York Space Systems : vendre à découvert ce stock spatial non rentable

L'industrie spatiale est en plein essor. La baisse du coût des satellites et des lancements a suscité un grand intérêt de la part du secteur privé et des utilisateurs militaires, tandis que l'introduction en bourse imminente de SpaceX d'Elon Musk a également mis le secteur sous les projecteurs. Pourtant, comme pour tout boom, toutes les entreprises ne prospéreront pas, et cela est particulièrement vrai si leur activité principale est un concurrent de SpaceX. Un exemple typique est Systèmes spatiaux York (NYSE : YSS)devenue publique fin janvier 2026.

À l'heure actuelle, York Space Systems gagne de l'argent grâce à la vente de satellites. Le problème est qu'elle réalise la quasi-totalité de ses revenus auprès d'un seul client, la Space Development Agency (SDA), qui fait partie de l'US Space Force (la branche spatiale des forces armées américaines).

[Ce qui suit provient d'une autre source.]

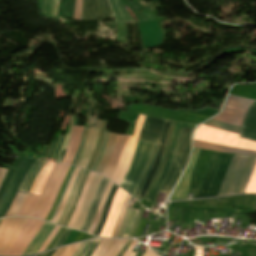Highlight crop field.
I'll return each instance as SVG.
<instances>
[{
  "label": "crop field",
  "instance_id": "crop-field-3",
  "mask_svg": "<svg viewBox=\"0 0 256 256\" xmlns=\"http://www.w3.org/2000/svg\"><path fill=\"white\" fill-rule=\"evenodd\" d=\"M170 122L171 121L148 117V116H146L145 118L144 125L142 127V131L138 140L148 141L152 143H159V147H158L156 159L154 161L153 169L138 195L141 198H143L145 191L157 170L163 144L165 141V137H166Z\"/></svg>",
  "mask_w": 256,
  "mask_h": 256
},
{
  "label": "crop field",
  "instance_id": "crop-field-23",
  "mask_svg": "<svg viewBox=\"0 0 256 256\" xmlns=\"http://www.w3.org/2000/svg\"><path fill=\"white\" fill-rule=\"evenodd\" d=\"M78 171H79V169L76 168L74 173H73V175H72V177H71V179H70V181H69V184H68V186H67V188L65 190L64 197H63V199L61 201V204H60V206H59V208H58V210H57V212H56V214H55V216H54V218L52 220V223H54V224L56 223L57 219L59 218V216L61 214V211H62V209H63V207L65 205L66 199L68 197V194L70 192V189H71V187L73 185V182L75 180V177H76Z\"/></svg>",
  "mask_w": 256,
  "mask_h": 256
},
{
  "label": "crop field",
  "instance_id": "crop-field-14",
  "mask_svg": "<svg viewBox=\"0 0 256 256\" xmlns=\"http://www.w3.org/2000/svg\"><path fill=\"white\" fill-rule=\"evenodd\" d=\"M54 228V225H50L45 223L39 233L35 236L33 241L30 243L28 248L26 249L24 255L37 253L38 249L40 248L41 244L44 242V240L47 238L51 230Z\"/></svg>",
  "mask_w": 256,
  "mask_h": 256
},
{
  "label": "crop field",
  "instance_id": "crop-field-12",
  "mask_svg": "<svg viewBox=\"0 0 256 256\" xmlns=\"http://www.w3.org/2000/svg\"><path fill=\"white\" fill-rule=\"evenodd\" d=\"M232 156L233 155H228V154L223 155V158L221 160L218 171H217L214 179L212 180L205 197H211V196H216L217 195V192L220 188V185L222 183V180L224 178V175L226 173V170L228 168V165L230 163V160H231Z\"/></svg>",
  "mask_w": 256,
  "mask_h": 256
},
{
  "label": "crop field",
  "instance_id": "crop-field-52",
  "mask_svg": "<svg viewBox=\"0 0 256 256\" xmlns=\"http://www.w3.org/2000/svg\"><path fill=\"white\" fill-rule=\"evenodd\" d=\"M88 242V241H87ZM87 242L82 243V245L79 247V249L75 252L73 256H78L79 253L83 250V248L86 246Z\"/></svg>",
  "mask_w": 256,
  "mask_h": 256
},
{
  "label": "crop field",
  "instance_id": "crop-field-36",
  "mask_svg": "<svg viewBox=\"0 0 256 256\" xmlns=\"http://www.w3.org/2000/svg\"><path fill=\"white\" fill-rule=\"evenodd\" d=\"M138 210L133 209L122 237H127Z\"/></svg>",
  "mask_w": 256,
  "mask_h": 256
},
{
  "label": "crop field",
  "instance_id": "crop-field-21",
  "mask_svg": "<svg viewBox=\"0 0 256 256\" xmlns=\"http://www.w3.org/2000/svg\"><path fill=\"white\" fill-rule=\"evenodd\" d=\"M75 0H60L57 16L72 18Z\"/></svg>",
  "mask_w": 256,
  "mask_h": 256
},
{
  "label": "crop field",
  "instance_id": "crop-field-55",
  "mask_svg": "<svg viewBox=\"0 0 256 256\" xmlns=\"http://www.w3.org/2000/svg\"><path fill=\"white\" fill-rule=\"evenodd\" d=\"M55 251H56V250H53V251L48 252L47 256H52Z\"/></svg>",
  "mask_w": 256,
  "mask_h": 256
},
{
  "label": "crop field",
  "instance_id": "crop-field-49",
  "mask_svg": "<svg viewBox=\"0 0 256 256\" xmlns=\"http://www.w3.org/2000/svg\"><path fill=\"white\" fill-rule=\"evenodd\" d=\"M94 240L89 241V243L87 244V246L84 248V250L80 253L79 256H84L85 253L87 252V250L90 248V246L93 244Z\"/></svg>",
  "mask_w": 256,
  "mask_h": 256
},
{
  "label": "crop field",
  "instance_id": "crop-field-30",
  "mask_svg": "<svg viewBox=\"0 0 256 256\" xmlns=\"http://www.w3.org/2000/svg\"><path fill=\"white\" fill-rule=\"evenodd\" d=\"M99 17L112 14L107 0H97Z\"/></svg>",
  "mask_w": 256,
  "mask_h": 256
},
{
  "label": "crop field",
  "instance_id": "crop-field-32",
  "mask_svg": "<svg viewBox=\"0 0 256 256\" xmlns=\"http://www.w3.org/2000/svg\"><path fill=\"white\" fill-rule=\"evenodd\" d=\"M87 131H88V129H85V128H84L80 146H79L78 151H77V153H76V156H75V158H74V160H73V162H72V164H71V165H73V166L76 165V163H77V161H78V159H79V157H80V155H81V153H82Z\"/></svg>",
  "mask_w": 256,
  "mask_h": 256
},
{
  "label": "crop field",
  "instance_id": "crop-field-48",
  "mask_svg": "<svg viewBox=\"0 0 256 256\" xmlns=\"http://www.w3.org/2000/svg\"><path fill=\"white\" fill-rule=\"evenodd\" d=\"M105 242H106V240H101L99 245H98V247H97V249L93 252V254L91 256H96Z\"/></svg>",
  "mask_w": 256,
  "mask_h": 256
},
{
  "label": "crop field",
  "instance_id": "crop-field-20",
  "mask_svg": "<svg viewBox=\"0 0 256 256\" xmlns=\"http://www.w3.org/2000/svg\"><path fill=\"white\" fill-rule=\"evenodd\" d=\"M88 174H89V171L86 170V171L84 172L82 178H81V181H80V183H79V185H78V188H77V191H76V193H75L73 202H72V204H71L70 210H69V212H68L66 218L64 219V221H63V223H62V226H65V227L67 226V224H68V222H69V220H70V218H71V216H72V213H73V211H74V208H75V206H76V203H77V201H78L79 195H80V193H81L82 186H83V184H84V182H85V180H86Z\"/></svg>",
  "mask_w": 256,
  "mask_h": 256
},
{
  "label": "crop field",
  "instance_id": "crop-field-27",
  "mask_svg": "<svg viewBox=\"0 0 256 256\" xmlns=\"http://www.w3.org/2000/svg\"><path fill=\"white\" fill-rule=\"evenodd\" d=\"M112 184H113V183L109 180V182H108V184H107V186H106V188H105V192H104V195H103V197H102V200H101L99 209H98V211H97L95 220H94V222L92 223V226H91V228H90V230H89V232H88V233H90V234L93 233V231H94V229H95V227H96V225H97V222H98V219H99V217H100V214H101L103 205H104V203H105L106 197H107V195H108V192H109V190H110Z\"/></svg>",
  "mask_w": 256,
  "mask_h": 256
},
{
  "label": "crop field",
  "instance_id": "crop-field-47",
  "mask_svg": "<svg viewBox=\"0 0 256 256\" xmlns=\"http://www.w3.org/2000/svg\"><path fill=\"white\" fill-rule=\"evenodd\" d=\"M73 170H74V168H73ZM73 170H72V172H73ZM72 172H71V174H72ZM71 174H70V176H71ZM70 176H69V178H70ZM69 178H68V180H69ZM68 180H67V182H68ZM67 182H66V184H65V186H64V188H63V190H62V192H61L60 198H59L58 203H57V205H56V207H55V209H54V211H53V213H52V215H51V217H50V219H49V222L51 221V219H52V217H53V215H54V212H55V210H56V208H57V206H58V204H59V202H60V200H61V197H62L63 192H64V190H65V187H66V185H67Z\"/></svg>",
  "mask_w": 256,
  "mask_h": 256
},
{
  "label": "crop field",
  "instance_id": "crop-field-19",
  "mask_svg": "<svg viewBox=\"0 0 256 256\" xmlns=\"http://www.w3.org/2000/svg\"><path fill=\"white\" fill-rule=\"evenodd\" d=\"M117 188L118 187L116 185H113V187H112V189H111V191H110V193L107 197L106 203L104 205V210H103V213L101 215V220H100V222H99V224H98V226H97V228L94 232V235H96V236H99V234H100V232L103 228V225H104L106 217H107L108 209L110 207L111 200H112L113 195H114Z\"/></svg>",
  "mask_w": 256,
  "mask_h": 256
},
{
  "label": "crop field",
  "instance_id": "crop-field-7",
  "mask_svg": "<svg viewBox=\"0 0 256 256\" xmlns=\"http://www.w3.org/2000/svg\"><path fill=\"white\" fill-rule=\"evenodd\" d=\"M240 138L256 142V104L247 110L240 131Z\"/></svg>",
  "mask_w": 256,
  "mask_h": 256
},
{
  "label": "crop field",
  "instance_id": "crop-field-50",
  "mask_svg": "<svg viewBox=\"0 0 256 256\" xmlns=\"http://www.w3.org/2000/svg\"><path fill=\"white\" fill-rule=\"evenodd\" d=\"M131 242V240H127L124 247L122 248V250L120 251V253L117 256H122V254L124 253V251L127 249L129 243ZM131 244V243H130Z\"/></svg>",
  "mask_w": 256,
  "mask_h": 256
},
{
  "label": "crop field",
  "instance_id": "crop-field-31",
  "mask_svg": "<svg viewBox=\"0 0 256 256\" xmlns=\"http://www.w3.org/2000/svg\"><path fill=\"white\" fill-rule=\"evenodd\" d=\"M109 134H110V133H107V132H106L105 135H104V140H103V144H102V146H101L100 153H99V155H98V157H97V160H96V162H95V164H94V166H93V168H92V171H94V172H96V170H97V168H98V166H99V164H100L101 158H102V156H103V154H104V152H105Z\"/></svg>",
  "mask_w": 256,
  "mask_h": 256
},
{
  "label": "crop field",
  "instance_id": "crop-field-45",
  "mask_svg": "<svg viewBox=\"0 0 256 256\" xmlns=\"http://www.w3.org/2000/svg\"><path fill=\"white\" fill-rule=\"evenodd\" d=\"M112 240H107V242L105 243V245L102 247L101 251L99 252V254L97 256H103L104 253L107 251V249L109 248L110 244H111Z\"/></svg>",
  "mask_w": 256,
  "mask_h": 256
},
{
  "label": "crop field",
  "instance_id": "crop-field-29",
  "mask_svg": "<svg viewBox=\"0 0 256 256\" xmlns=\"http://www.w3.org/2000/svg\"><path fill=\"white\" fill-rule=\"evenodd\" d=\"M204 125H208V126L219 128V129L228 130V131L235 132V133H238V134H239V131H240L239 127H235V126H232V125L220 123V122L213 121V120H210V121L206 122Z\"/></svg>",
  "mask_w": 256,
  "mask_h": 256
},
{
  "label": "crop field",
  "instance_id": "crop-field-9",
  "mask_svg": "<svg viewBox=\"0 0 256 256\" xmlns=\"http://www.w3.org/2000/svg\"><path fill=\"white\" fill-rule=\"evenodd\" d=\"M101 121L97 120V126L96 127H91L88 131L85 146L83 153L81 155V158L77 164L79 167L85 168L86 165L88 164L91 154L93 152V149L95 147L99 127H100Z\"/></svg>",
  "mask_w": 256,
  "mask_h": 256
},
{
  "label": "crop field",
  "instance_id": "crop-field-25",
  "mask_svg": "<svg viewBox=\"0 0 256 256\" xmlns=\"http://www.w3.org/2000/svg\"><path fill=\"white\" fill-rule=\"evenodd\" d=\"M106 123H107V121H103L102 122V125H101V128H100V133H99V138H98L97 144H96V148H95V150H94V152L92 154V158H91V160H90V162H89V164H88V166L86 168L88 170H91V168H92V166H93V164L95 162L96 156H97V154L99 152L100 146L102 144L103 134H104V131L106 129Z\"/></svg>",
  "mask_w": 256,
  "mask_h": 256
},
{
  "label": "crop field",
  "instance_id": "crop-field-42",
  "mask_svg": "<svg viewBox=\"0 0 256 256\" xmlns=\"http://www.w3.org/2000/svg\"><path fill=\"white\" fill-rule=\"evenodd\" d=\"M64 231H65V228L61 227V229L59 230L57 235L54 237V239L51 241V243L48 245L46 250L53 248V246L56 244V242L58 241V239L60 238V236L63 234Z\"/></svg>",
  "mask_w": 256,
  "mask_h": 256
},
{
  "label": "crop field",
  "instance_id": "crop-field-6",
  "mask_svg": "<svg viewBox=\"0 0 256 256\" xmlns=\"http://www.w3.org/2000/svg\"><path fill=\"white\" fill-rule=\"evenodd\" d=\"M191 132L192 129L182 128L175 150L174 158L181 171L188 160L191 146Z\"/></svg>",
  "mask_w": 256,
  "mask_h": 256
},
{
  "label": "crop field",
  "instance_id": "crop-field-40",
  "mask_svg": "<svg viewBox=\"0 0 256 256\" xmlns=\"http://www.w3.org/2000/svg\"><path fill=\"white\" fill-rule=\"evenodd\" d=\"M181 126H182V124L178 123L177 126H176V129H175V133H174V137H173V141H172V145H171V149H172L173 154H174V150H175V147H176V143H177V140H178V136H179Z\"/></svg>",
  "mask_w": 256,
  "mask_h": 256
},
{
  "label": "crop field",
  "instance_id": "crop-field-11",
  "mask_svg": "<svg viewBox=\"0 0 256 256\" xmlns=\"http://www.w3.org/2000/svg\"><path fill=\"white\" fill-rule=\"evenodd\" d=\"M198 151H199V149H197V148L193 149L191 161H190L184 175L182 176L178 186L176 187V189L171 197V200L186 198L188 186H189V182H190L191 170L194 166L196 155H197Z\"/></svg>",
  "mask_w": 256,
  "mask_h": 256
},
{
  "label": "crop field",
  "instance_id": "crop-field-38",
  "mask_svg": "<svg viewBox=\"0 0 256 256\" xmlns=\"http://www.w3.org/2000/svg\"><path fill=\"white\" fill-rule=\"evenodd\" d=\"M116 5L118 6L123 18L125 21H133L128 12L124 9V7L120 4L119 0H114Z\"/></svg>",
  "mask_w": 256,
  "mask_h": 256
},
{
  "label": "crop field",
  "instance_id": "crop-field-26",
  "mask_svg": "<svg viewBox=\"0 0 256 256\" xmlns=\"http://www.w3.org/2000/svg\"><path fill=\"white\" fill-rule=\"evenodd\" d=\"M59 0H43V14L56 17Z\"/></svg>",
  "mask_w": 256,
  "mask_h": 256
},
{
  "label": "crop field",
  "instance_id": "crop-field-57",
  "mask_svg": "<svg viewBox=\"0 0 256 256\" xmlns=\"http://www.w3.org/2000/svg\"><path fill=\"white\" fill-rule=\"evenodd\" d=\"M47 253H44V254H42V255H40V256H45Z\"/></svg>",
  "mask_w": 256,
  "mask_h": 256
},
{
  "label": "crop field",
  "instance_id": "crop-field-2",
  "mask_svg": "<svg viewBox=\"0 0 256 256\" xmlns=\"http://www.w3.org/2000/svg\"><path fill=\"white\" fill-rule=\"evenodd\" d=\"M256 165V157L234 154L217 196L243 193Z\"/></svg>",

La SDA utilisait ces satellites dans le cadre de son programme Transport Layer, dans le but de construire un vaste réseau de 300 à 500 satellites en orbite terrestre basse (entre 750 km et 1 200 km au-dessus de la Terre) pouvant être utilisés à des fins de ciblage et de communication.

Essayez 6 numéros gratuits de MoneyWeek aujourd'hui

Obtenez des informations financières, des analyses et des opinions d’experts inégalées dont vous pouvez profiter.

Commencez votre essai

Inscrivez-vous à Money Morning

S'inscrire

York Space Systems est chroniquement déficitaire

Cependant, comme l'a souligné Wolfpack Research, l'US Space Force a récemment décidé de ne pas financer la dernière étape du déploiement, ce qui met fin au programme. Au lieu de cela, il poursuivra un arrangement légèrement différent appelé Space Data Network (SDN). Le réseau de données spatiales nécessitera également des satellites. Il est donc possible que York Space Systems fournisse le SDN. Cependant, cela ne sera pas facile, car il devra convaincre le Pentagone qu'il peut construire des satellites à moindre coût et plus efficacement que SpaceX, actuellement le fournisseur privilégié du SDN.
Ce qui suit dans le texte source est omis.